#### WHAT IS REQUIRED:
Begin at the line containing "Istılah Manası" in the entries below and end at the line containing "Muhkemin terim manası, lügat"; transcribe that range exactly and nothing outside it.

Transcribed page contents

________________________________________

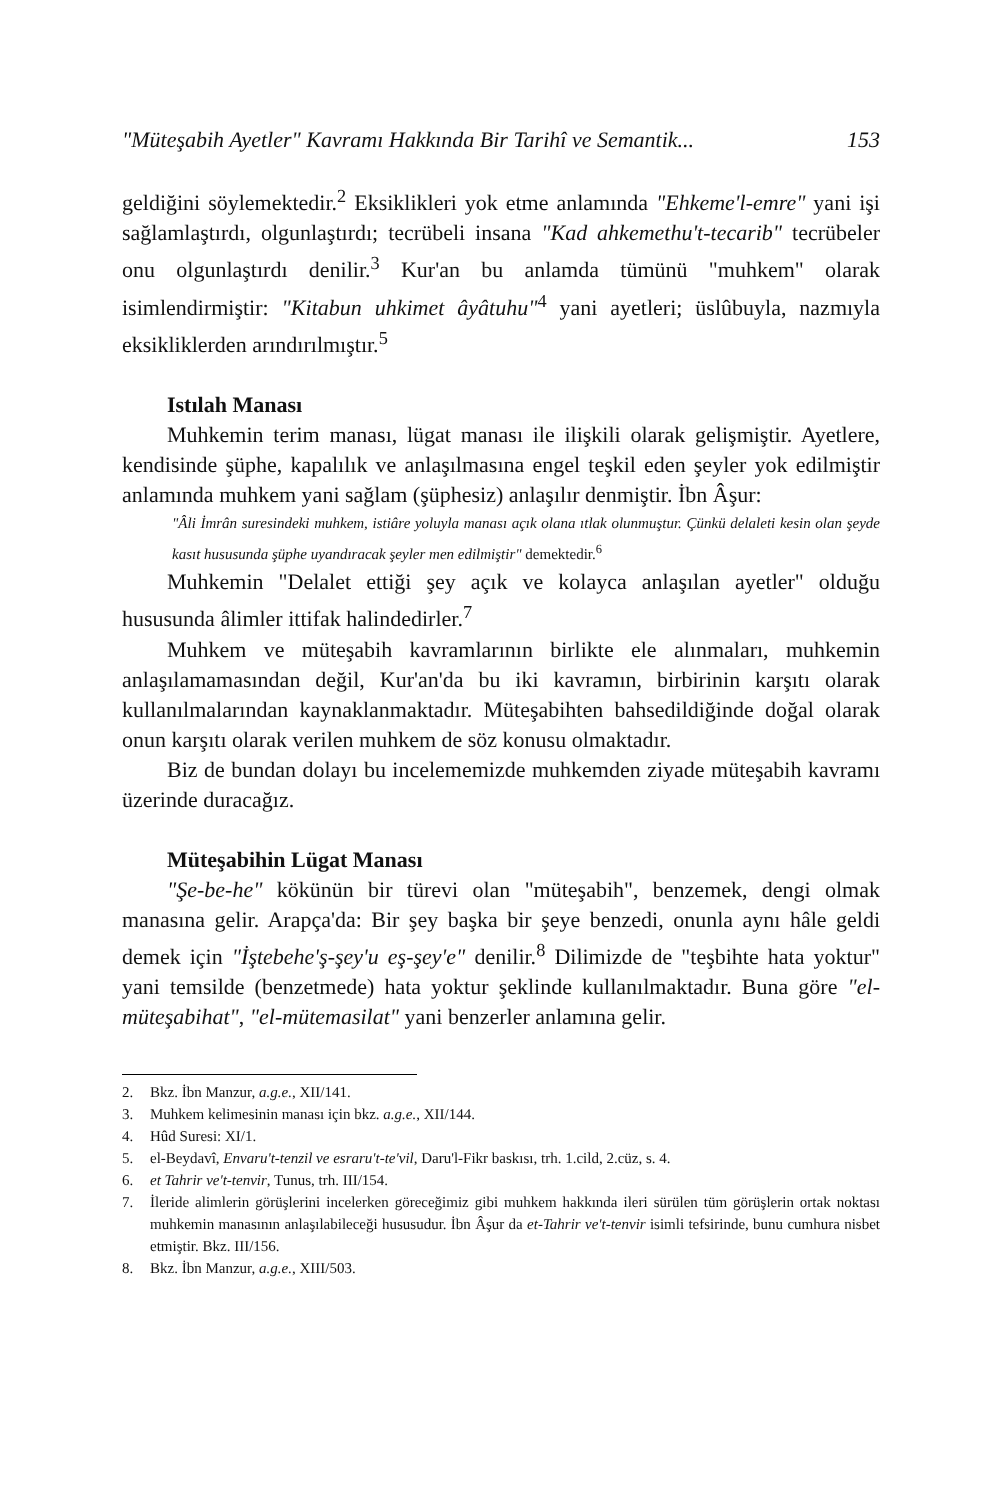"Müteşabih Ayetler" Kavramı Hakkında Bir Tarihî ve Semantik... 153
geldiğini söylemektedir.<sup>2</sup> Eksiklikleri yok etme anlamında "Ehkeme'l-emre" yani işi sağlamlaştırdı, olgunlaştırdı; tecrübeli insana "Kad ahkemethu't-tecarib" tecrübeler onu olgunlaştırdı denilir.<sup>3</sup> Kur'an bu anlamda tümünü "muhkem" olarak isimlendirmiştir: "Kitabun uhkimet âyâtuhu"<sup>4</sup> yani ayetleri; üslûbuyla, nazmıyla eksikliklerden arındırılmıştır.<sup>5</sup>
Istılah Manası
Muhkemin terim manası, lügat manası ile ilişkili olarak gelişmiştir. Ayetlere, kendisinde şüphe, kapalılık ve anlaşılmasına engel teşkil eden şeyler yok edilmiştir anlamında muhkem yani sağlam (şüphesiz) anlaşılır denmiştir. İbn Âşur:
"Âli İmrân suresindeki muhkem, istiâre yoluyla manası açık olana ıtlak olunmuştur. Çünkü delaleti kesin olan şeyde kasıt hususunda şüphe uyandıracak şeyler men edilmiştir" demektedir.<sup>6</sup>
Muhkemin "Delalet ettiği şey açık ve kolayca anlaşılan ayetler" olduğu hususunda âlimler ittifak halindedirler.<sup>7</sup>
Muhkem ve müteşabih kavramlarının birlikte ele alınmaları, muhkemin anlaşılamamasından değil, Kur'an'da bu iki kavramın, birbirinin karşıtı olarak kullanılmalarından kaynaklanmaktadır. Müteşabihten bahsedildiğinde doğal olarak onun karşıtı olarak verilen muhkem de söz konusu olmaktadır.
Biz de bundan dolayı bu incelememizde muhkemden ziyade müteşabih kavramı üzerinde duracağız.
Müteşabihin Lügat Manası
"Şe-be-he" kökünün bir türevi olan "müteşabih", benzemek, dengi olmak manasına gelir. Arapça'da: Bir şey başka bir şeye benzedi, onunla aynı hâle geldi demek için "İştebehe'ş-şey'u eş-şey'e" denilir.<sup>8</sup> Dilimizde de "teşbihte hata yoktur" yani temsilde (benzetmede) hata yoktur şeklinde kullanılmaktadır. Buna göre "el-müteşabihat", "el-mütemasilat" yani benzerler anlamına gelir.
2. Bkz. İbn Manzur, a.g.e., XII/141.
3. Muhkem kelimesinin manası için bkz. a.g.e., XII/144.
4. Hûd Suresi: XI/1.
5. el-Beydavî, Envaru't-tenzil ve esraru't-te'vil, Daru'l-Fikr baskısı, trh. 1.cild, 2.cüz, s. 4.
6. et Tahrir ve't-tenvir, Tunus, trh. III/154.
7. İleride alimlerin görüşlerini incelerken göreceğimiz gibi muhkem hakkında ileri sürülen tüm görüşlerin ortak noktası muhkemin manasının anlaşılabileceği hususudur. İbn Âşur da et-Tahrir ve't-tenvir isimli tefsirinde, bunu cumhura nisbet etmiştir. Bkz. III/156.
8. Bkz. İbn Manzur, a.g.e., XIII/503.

________________________________________

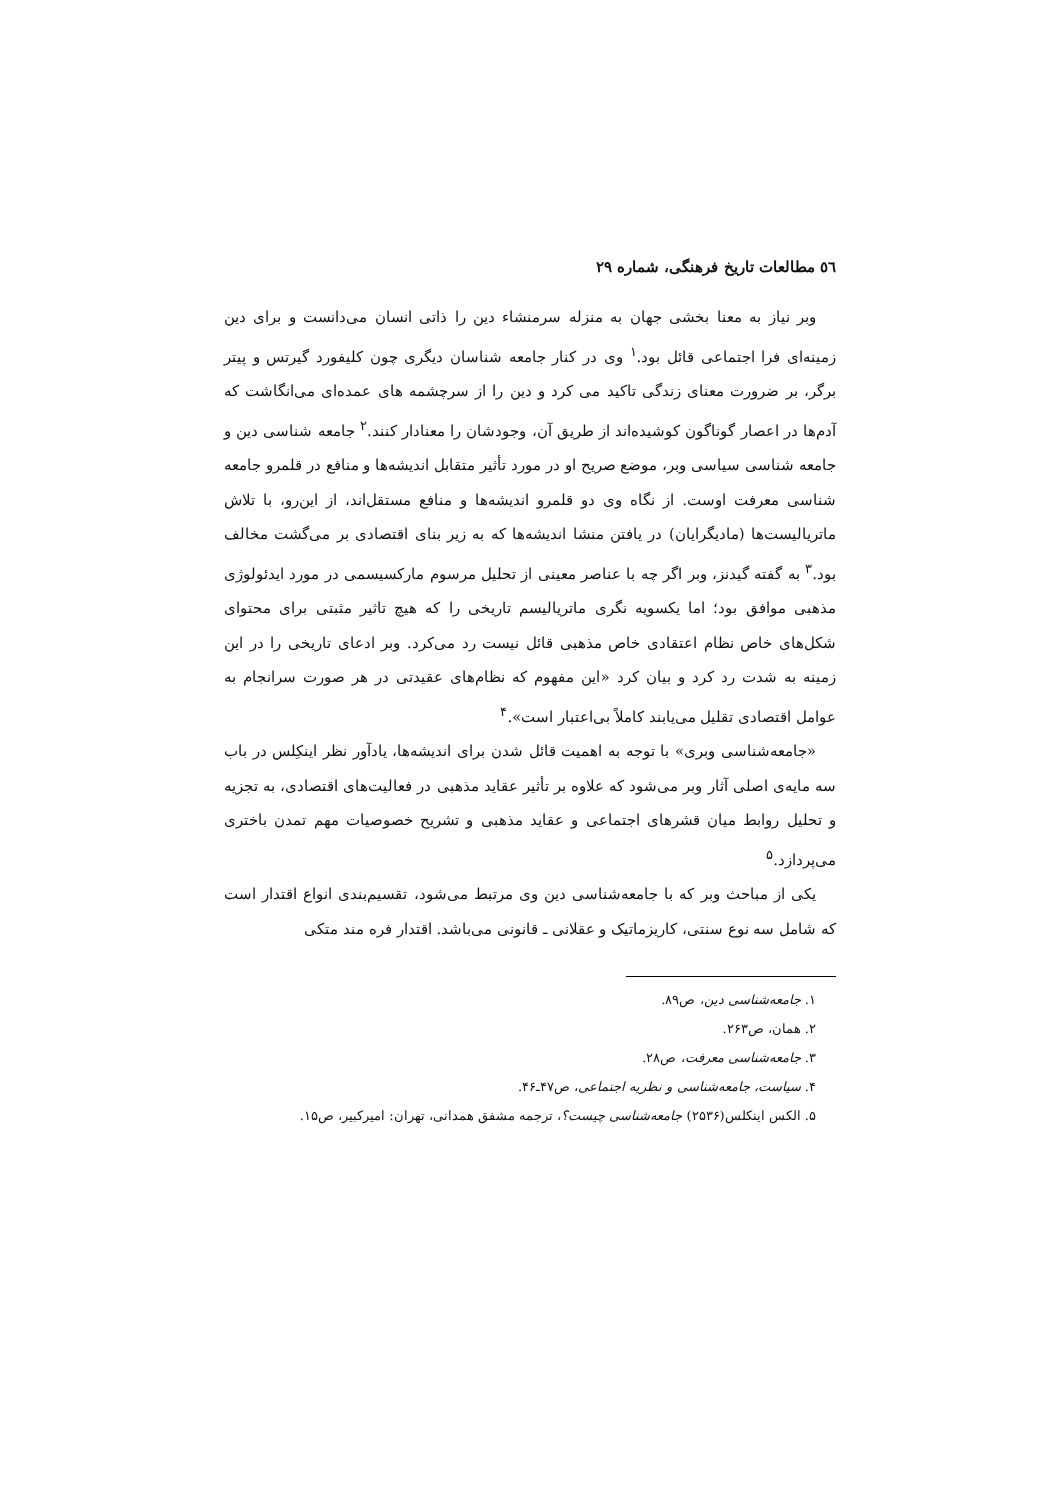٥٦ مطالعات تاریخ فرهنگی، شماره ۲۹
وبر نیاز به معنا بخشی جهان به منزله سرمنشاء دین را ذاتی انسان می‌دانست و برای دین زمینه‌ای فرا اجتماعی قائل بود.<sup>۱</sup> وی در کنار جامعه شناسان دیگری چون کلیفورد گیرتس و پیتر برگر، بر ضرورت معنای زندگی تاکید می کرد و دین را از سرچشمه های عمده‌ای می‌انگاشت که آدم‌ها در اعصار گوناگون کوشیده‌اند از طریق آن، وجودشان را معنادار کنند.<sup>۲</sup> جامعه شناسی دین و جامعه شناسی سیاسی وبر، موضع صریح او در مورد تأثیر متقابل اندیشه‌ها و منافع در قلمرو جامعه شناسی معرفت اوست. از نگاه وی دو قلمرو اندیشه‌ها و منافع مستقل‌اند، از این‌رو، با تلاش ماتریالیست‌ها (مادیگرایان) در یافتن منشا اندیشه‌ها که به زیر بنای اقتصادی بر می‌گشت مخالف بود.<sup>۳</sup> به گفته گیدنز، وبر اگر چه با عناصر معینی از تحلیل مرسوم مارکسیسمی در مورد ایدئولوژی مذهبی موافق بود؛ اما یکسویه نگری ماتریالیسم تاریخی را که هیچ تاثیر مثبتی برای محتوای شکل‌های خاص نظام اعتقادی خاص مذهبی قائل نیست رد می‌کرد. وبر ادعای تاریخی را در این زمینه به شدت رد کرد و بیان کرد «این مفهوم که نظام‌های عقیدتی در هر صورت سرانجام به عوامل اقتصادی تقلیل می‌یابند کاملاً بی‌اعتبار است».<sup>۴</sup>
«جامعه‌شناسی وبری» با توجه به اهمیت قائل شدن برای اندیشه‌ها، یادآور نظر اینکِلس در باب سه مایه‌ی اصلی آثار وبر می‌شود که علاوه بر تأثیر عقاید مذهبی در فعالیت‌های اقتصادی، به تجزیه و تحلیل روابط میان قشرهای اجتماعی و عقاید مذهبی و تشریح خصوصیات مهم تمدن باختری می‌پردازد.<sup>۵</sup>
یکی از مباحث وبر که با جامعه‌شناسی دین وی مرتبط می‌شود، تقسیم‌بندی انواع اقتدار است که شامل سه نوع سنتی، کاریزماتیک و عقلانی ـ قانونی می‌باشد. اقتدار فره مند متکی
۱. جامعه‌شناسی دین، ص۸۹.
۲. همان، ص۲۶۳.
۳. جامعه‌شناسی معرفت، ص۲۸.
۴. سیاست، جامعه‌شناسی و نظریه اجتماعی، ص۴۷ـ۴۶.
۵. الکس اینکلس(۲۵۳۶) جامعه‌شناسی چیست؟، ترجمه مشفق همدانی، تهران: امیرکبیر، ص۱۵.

________________________________________

#### REPLY TO THE TASK:
Istılah Manası
Muhkemin terim manası, lügat manası ile ilişkili olarak gelişmiştir. Ayetlere, kendisinde şüphe, kapalılık ve anlaşılmasına engel teşkil eden şeyler yok edilmiştir anlamında muhkem yani sağlam (şüphesiz) anlaşılır denmiştir. İbn Âşur:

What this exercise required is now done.